A DUI Case in the Supreme Court

Oral argument was held in the U.S. Supreme Court yesterday in United States v. Begay, in which the Court is reviewing the Tenth Circuit's conclusion that drunk driving can be considered a "violent felony" for purposes of sentencing under the Armed Career Criminal Act. I regard Begay as one of the most interesting Tenth Circuit decisions issued in the last 18 months or so, and I've discussed the case in multiple posts, here, here and here.

The transcript of oral argument has already been posted on the Supreme Court's website. The attorney for the defendant, Margaret Katze, started out brilliantly but by the end of her argument she appeared to have lost several of the justices, especially Kennedy and Souter. In addition, Chief Justice Roberts asked a question that encapsulates why I think Judge Hartz got it right: "What do you think presents the most serious potential risk of injury to all of us, that we are going to be a victim of arson [which is indisputably a "violent felony" under the ACCA] or that we are likely to get hit by a drunk driver?"

January 15, 2008

A Very Cool "Random" Panel Assignment

A friend and erstwhile colleague pointed out to me this morning that the panel assignments are out for next week's term of court in Oklahoma.  One of the panels on Thursday will include Justice O'Connor, together with the new chief judge and the outgoing chief judge.  The panel will hear four arguments, two of which are from Colorado.  It appears that an Assistant U.S. Attorney in Denver, Michael Johnson, is representing the government in both cases, so he may have the unique opportunity to argue two consecutive cases before Justice O'Connor.  (Unless, of course, U.S. Attorney Eid exercises his prerogative to take one of the arguments for himself -- and who could blame him if he did?)

January 09, 2008

Stare Stare Decisis*

In John R. Sand & Gravel Co. v. United States, No 06-1164 the United States Supreme Court addressed the question of whether the Court should overturn an “anomalous” line of old cases regarding the timeliness of a suit brought in the Court of Federal Claims.  (The earliest of these cases, from 1883, involved a former Confederate soldier who wanted the statue tolled for the period in which he was under a legal disability imposed by Congress)  These cases held that the statute of limitations for suits in the court of Federal Claims could not be waived or tolled except as provided by the statute because it was intended to achieve the broader goal of facilitating the administration of claims rather than protecting the defendant from stale claims.

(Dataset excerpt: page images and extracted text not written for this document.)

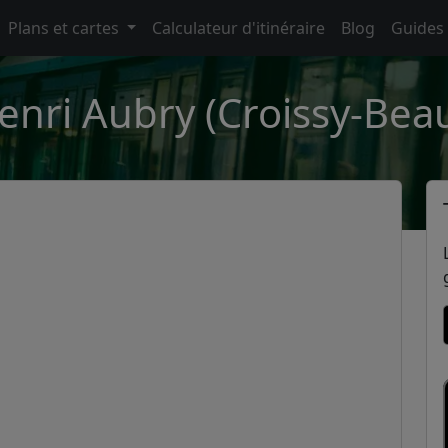
Plans et cartes
Calculateur d'itinéraire
Blog
Guides
enri Aubry (Croissy-Be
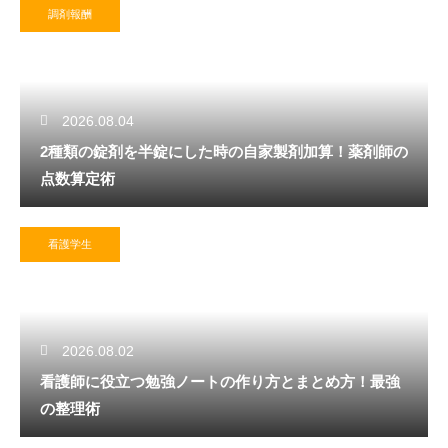
調剤報酬
2026.08.04
2種類の錠剤を半錠にした時の自家製剤加算！薬剤師の
点数算定術
看護学生
2026.08.02
看護師に役立つ勉強ノートの作り方とまとめ方！最強
の整理術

Writing for the majority, Justice Breyer argued that even if the law now favored giving greater weight to equitable concerns when interpreting statutes of limitations applicable to the government,   the resulting conflict was not “critical” or “unworkable”.  He also rejected the proposition that the earlier cases should be overturned because the court no longer believed they were “right.”  As a result, he concluded, there was no basis on which to overturn the earlier line of cases. 

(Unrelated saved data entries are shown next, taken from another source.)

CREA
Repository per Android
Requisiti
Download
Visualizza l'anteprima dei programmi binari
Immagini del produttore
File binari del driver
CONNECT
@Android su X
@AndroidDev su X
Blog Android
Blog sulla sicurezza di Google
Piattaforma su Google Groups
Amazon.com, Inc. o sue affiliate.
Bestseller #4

Justices Stevens and Ginsburg dissented.  Justice Stevens cited the famous remark by Oliver Wendell Holmes that “[i]t is revolting to have no better reason for a rule of law than that so it was laid down in the time of Henry IV. It is still more revolting if the grounds upon which it was laid down have vanished long since, and the rule simply persists from blind imitation of the past.”  Ginsburg noted that failing to reverse the older line of cases leads to inconstancy and incoherence in the law (in part by leading to potentially conflicting interpretations of identical language in different statutes)  She also notes that the Court’s approach makes it difficult to predict when the court will overturn cases and when it will rely on stare decisis.